El precio del amor

Por: Eduardo Sánchez

Mientras cientos de personas se arremolinaban en las afueras del Palacio de Gobierno gritando consignas de “¡abajo los precios!”, “¡muera el mal Gobierno!” “¡salario mínimo al presidente pa´ que vea lo que se siente!”, los funcionarios públicos corrían a guarecerse en los rincones más recónditos del edificio, temiendo por sus vidas, pues sabían que no había respuestas a los reclamos del pueblo que los llevó al poder.

Está no era la primera vez que la gente se presentaba exigiendo algo en el Palacio de Gobierno, pero, esta vez, llegaron armados de palos y machetes; se sentían más enviscados que nunca. La verdad es que nadie podía negar que ya eran demasiados años de altos impuestos y de pobreza extrema. La gente sabía que a esas alturas ya no tenían nada que perder y también que, la vida, su vida, no valía nada sin unos pesos en la bolsa.

Por supuesto que esta situación preocupaba en extremo al recién honrado dirigente de los destinos de la población, ya que él era un hombre de principios que en verdad se interesaba por el bienestar del pueblo.

Mientras esto pasaba, la pobreza seguía avanzando al grado de que sólo quedaron la clase alta, una minoría, y los de abajo, que eran casi todos. Esta situación provocó que ya no fuera seguro andar por las calles; los robos estaban a la orden del día y era tiste ver que era más sencillo dedicarse a delinquir que conseguir un trabajo con un sueldo que alcanzara para mantener a la familia. Por su parte, muchos funcionarios y miembros del parlamento vivían a sus anchas, aun a sabiendas que el dinero que ellos gastaban en sus constantes tertulias sociales disfrazadas de reuniones de trabajo, se necesitaba para dar mantenimiento a los lotes de carros recolectores de la basura, para tapar miles de baches, cerrar fugas de agua y para hacer lo necesario para mantener lo más ordenado y limpio posible el Municipio.
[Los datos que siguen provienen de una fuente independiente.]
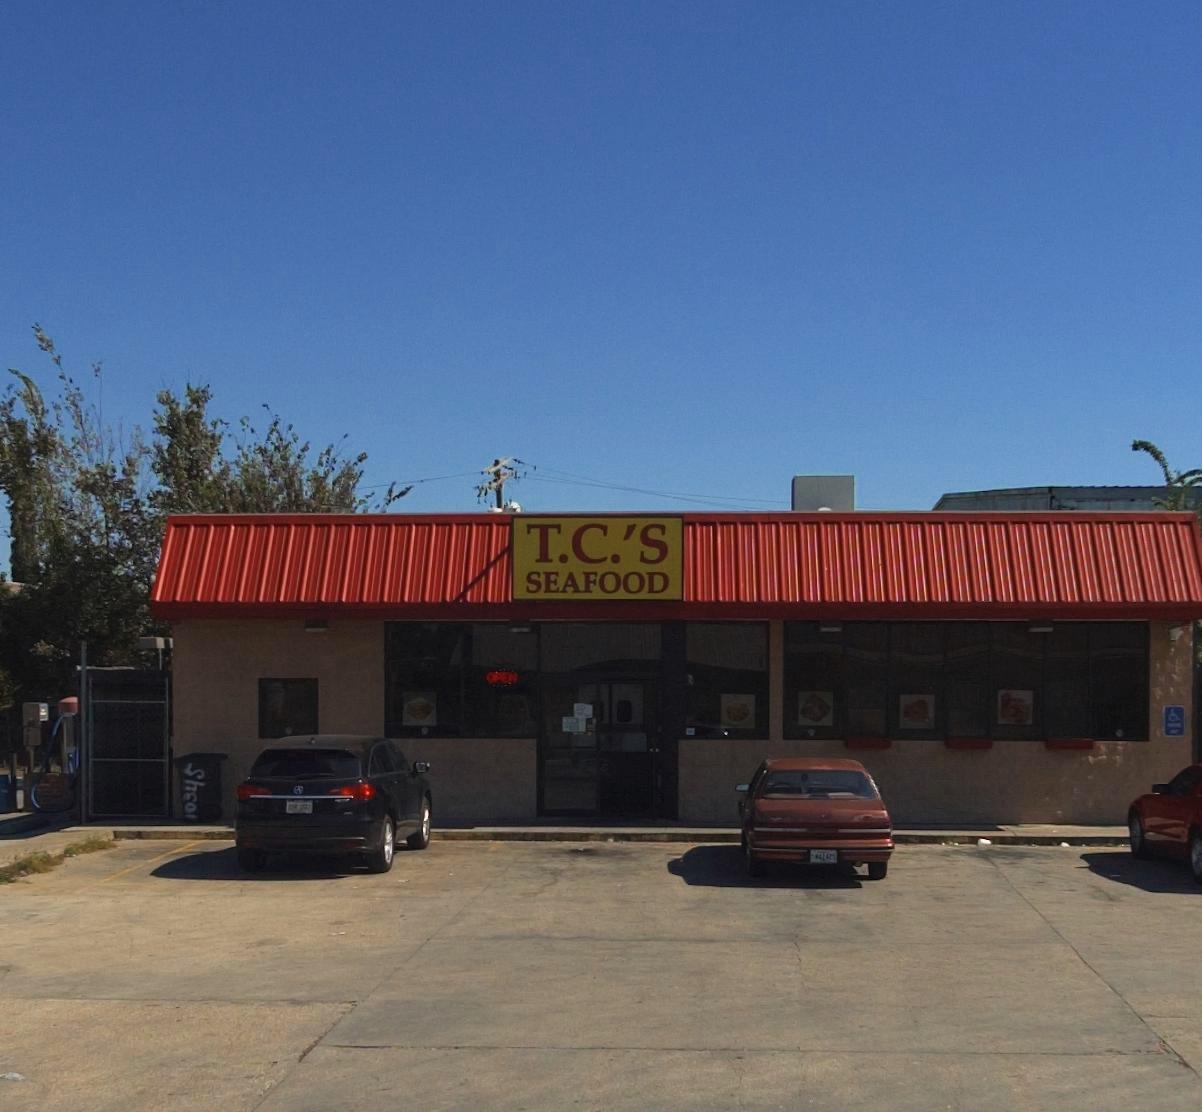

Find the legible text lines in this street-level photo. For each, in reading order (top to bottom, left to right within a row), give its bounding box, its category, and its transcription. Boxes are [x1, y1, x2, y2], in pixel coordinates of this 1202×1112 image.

Después de las exigencias de los habitantes, las autoridades se comprometieron a realizar un Gobierno más eficiente y austero. Se ampliaron las jornadas de trabajo a 14 horas diarias y con el mismo sueldo. Se anularon todo tipo de privilegios y prestaciones, pero no fue suficiente, pues la población seguía creciendo a ritmos acelerados y el dinero nunca alcanzaba para todas las necesidades.

El presidente pensaba que tener relaciones sexuales era el mayor lujo que un pobre se podía dar. Pero, por otra parte, esa misma situación de relajación de la responsabilidad que implica el acto de la procreación, los hacía más pobres cada día, pero nadie se atrevía a buscar alguna solución al asunto. Nadie hablaba del por qué, si no eran buenos tiempos, las familias seguían creciendo. Les parecía un sacrilegio poner en consideración las cosas que creían que sólo le competían a Dios.

Una noche, precisamente, después de una apacible noche de pasión del presidente con su esposa, a éste, se le ocurrió que, para que la situación económica mejorara, todos deberían comenzar a pagar por cada vez que hicieran el amor, así, - dijo-, las amas de hogar tendrían un dinerito extra para la comida, y el que no pudiera pagar, pues, simplemente, no podría darle gusto al gusto y mucho menos tener más hijos.

Fue una decisión difícil, pero muy pronto se comenzaron a ver los cambios. Todos estaban sonrientes, porque, o traían dinero en la bolsa y el corazón contento, o se quedaban con las ganas, pero no tenían a quien mantener.